=== Source extract ===

Why another cooking blog?

I decided to create this blog as a way for family and friends to see what I'm cooking and to share interesting food related tidbits I come across.
I'm frequently asked for recipes so I thought this would be a good place to start collecting the old, new, and funky recipes that I have.

Friday, May 11, 2012

CNN - Cheeses that pair well with beer

5@5 is a daily, food-related list from chefs, writers, political pundits, musicians, actors, and all manner of opinionated people from around the globe.

Editor's Note: Emiliano Lee is the Artisan Market Manager at Farmshop in Los Angeles, California. He also serves as a judge for the American Cheese Society.
One of, if not the most, frequently asked questions I field on the cheese counter is, "What's your favorite?" To which I almost always reply, "Well, that depends."
What's ripe? What's tasting particularly good at any given moment? What am I in the mood for? What's the weather like? What am I drinking? Ah, yes, the age-old pairing question.
In the end, it really does boil down to personal taste, but there are certainly some combinations that work better than others.
Many people want to pair wine and cheese, and while I can dance to that, I'm personally more of the malt and hops persuasion. For me, beer is a more natural choice, and as many others will attest to, it plays tremendously well with cheese.
Looking at my cheese case right now, here are a five wheels that are tasting particularly nice along with some of their best drinking buddies.

1. Extra Mature Bandage Wrapped Cheddar by Fiscalini Farmstead Cheese (Modesto, California)
This traditional, farmhouse-style English cheddar speaks to the passion and skill of its cheesemaker, Mariano Gonzalez. This raw milk beauty has won the top spot twice at the World Cheese Awards in London, beating the British on their home turf.

=== Dataset ===

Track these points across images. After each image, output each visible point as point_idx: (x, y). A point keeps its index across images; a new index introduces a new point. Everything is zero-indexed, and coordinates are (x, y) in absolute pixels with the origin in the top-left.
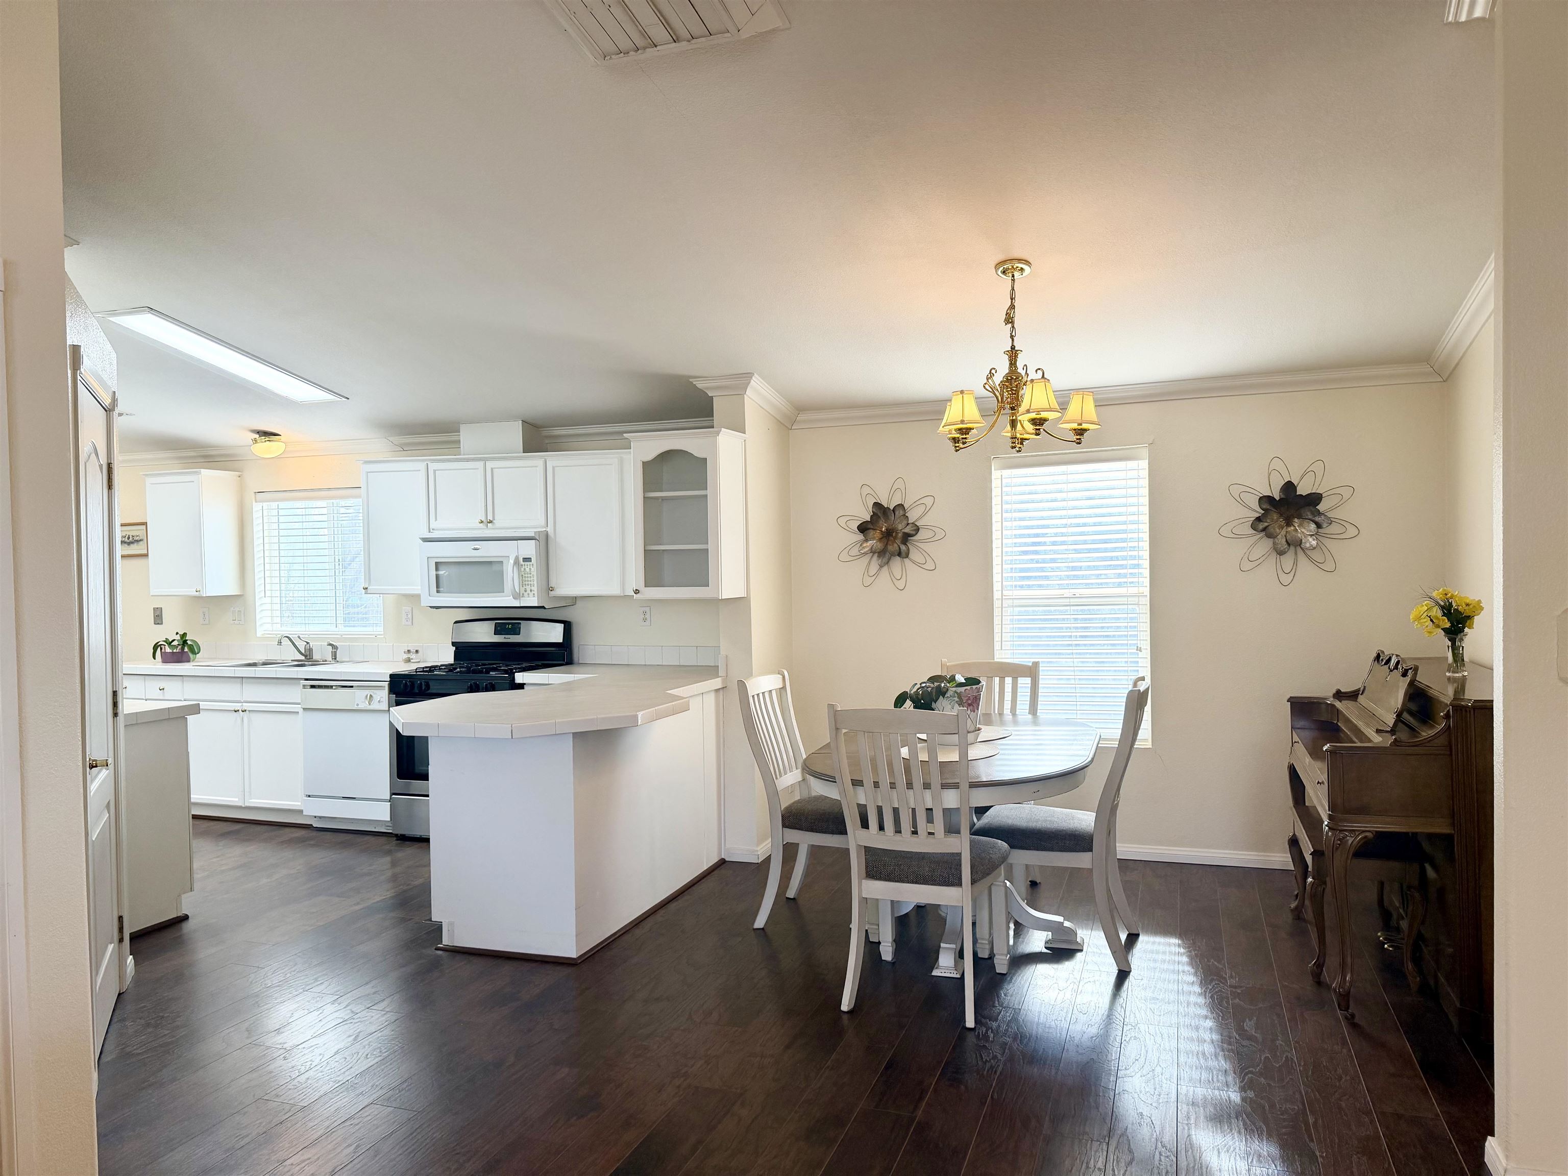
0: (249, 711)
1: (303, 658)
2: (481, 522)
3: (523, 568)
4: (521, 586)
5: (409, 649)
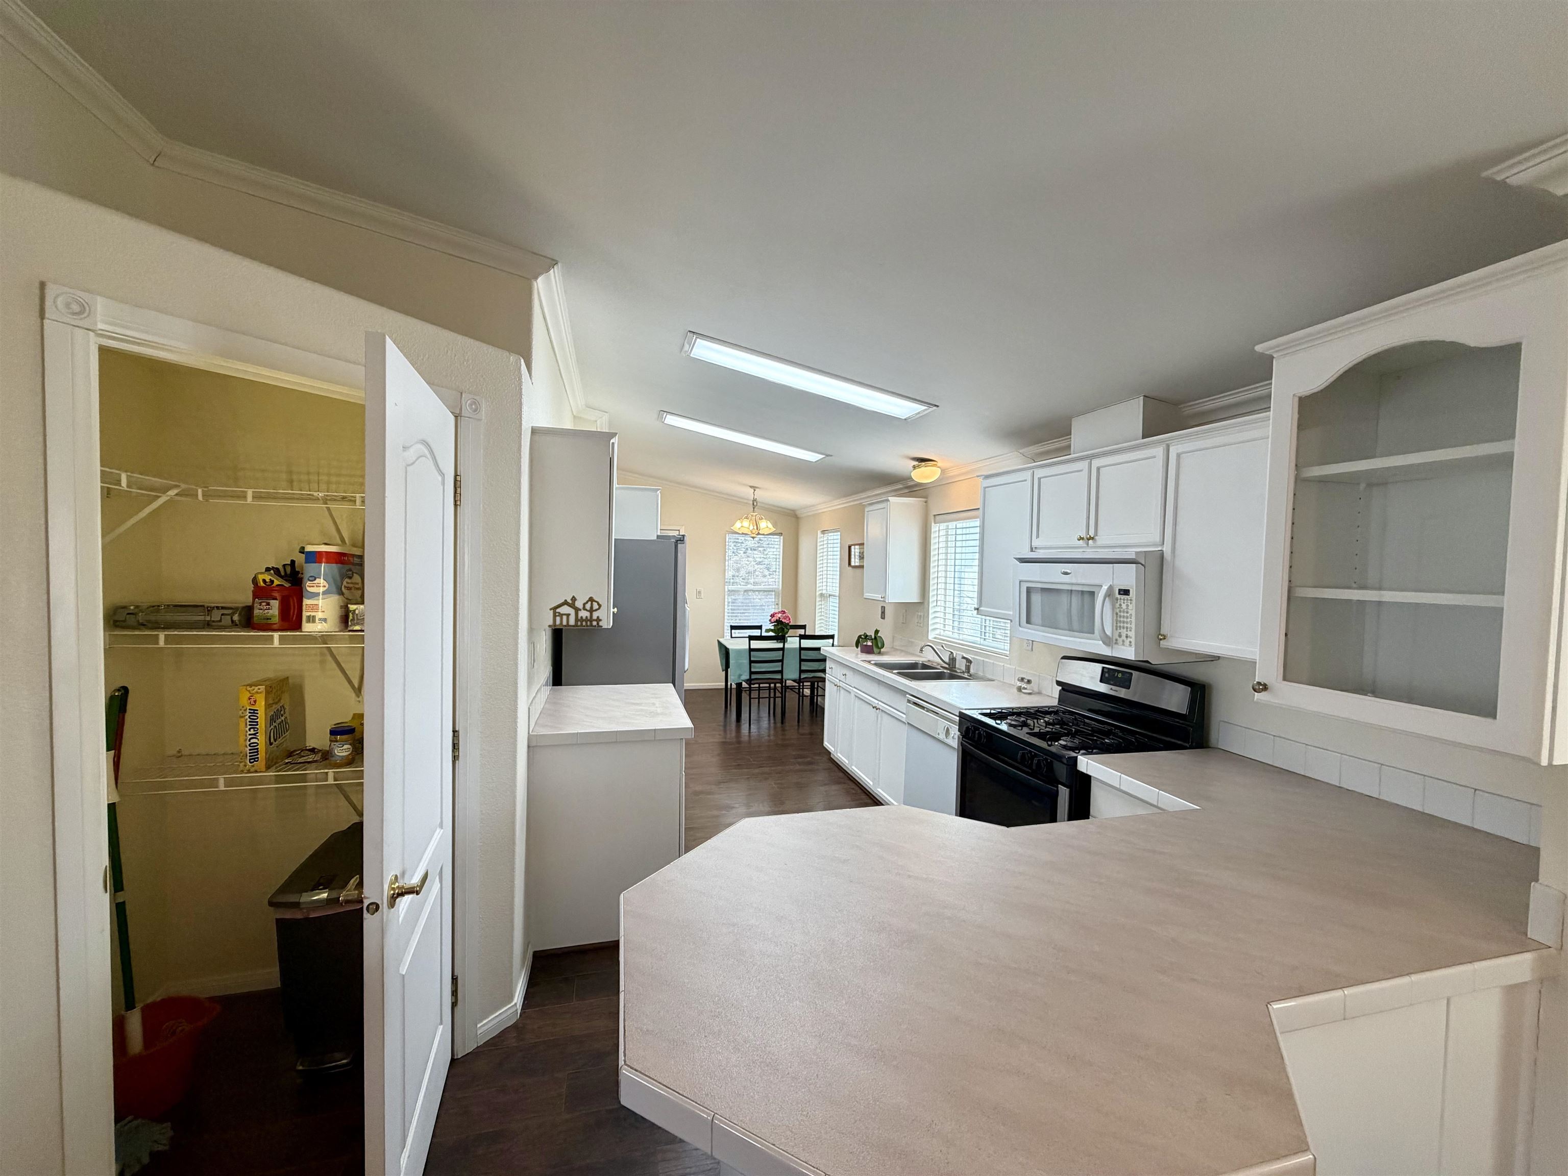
0: (883, 710)
1: (947, 666)
2: (1081, 538)
3: (1119, 603)
4: (1115, 628)
5: (1024, 677)
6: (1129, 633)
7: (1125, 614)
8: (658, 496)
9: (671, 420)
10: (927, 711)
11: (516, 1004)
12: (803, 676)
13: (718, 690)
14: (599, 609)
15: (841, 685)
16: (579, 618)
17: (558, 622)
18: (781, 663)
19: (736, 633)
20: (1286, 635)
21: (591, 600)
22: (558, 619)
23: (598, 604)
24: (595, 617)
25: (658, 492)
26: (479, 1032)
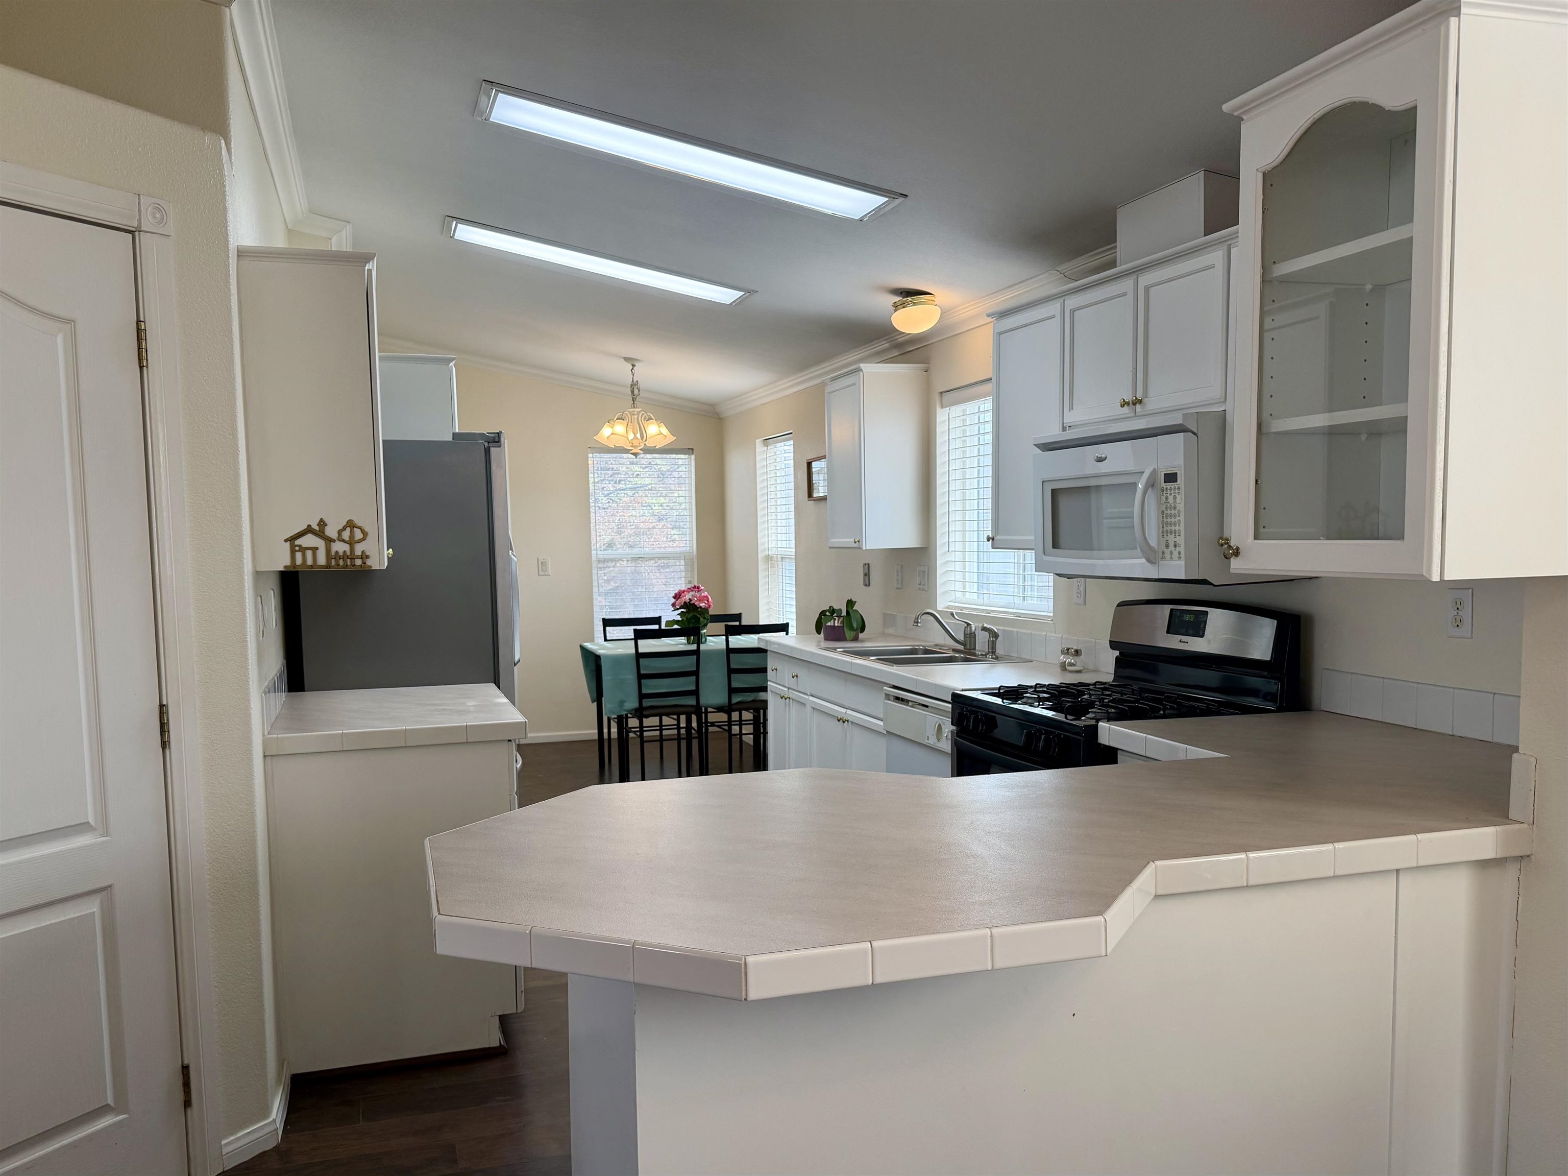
0: (852, 722)
1: (962, 648)
2: (1124, 404)
3: (1165, 495)
4: (1161, 535)
5: (1069, 647)
6: (1178, 539)
7: (1173, 512)
8: (450, 371)
9: (466, 233)
10: (912, 707)
11: (274, 1120)
12: (736, 699)
13: (583, 743)
14: (364, 539)
15: (790, 696)
16: (333, 554)
17: (299, 561)
18: (694, 678)
19: (613, 632)
20: (1257, 481)
21: (351, 525)
22: (299, 555)
23: (363, 531)
24: (358, 552)
25: (452, 364)
26: (225, 1151)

===

• [Aim of the exercise]:
Answer these questions about the cheese-and-beer blog post:
1. Who is the blog meant for, according to its opening?
2. For which organization does Emiliano Lee serve as a judge?
3. How many times has the Fiscalini cheddar won the top spot at the World Cheese Awards in London?

• [Answer to the exercise]:
1. Family and friends.
2. The American Cheese Society.
3. Twice.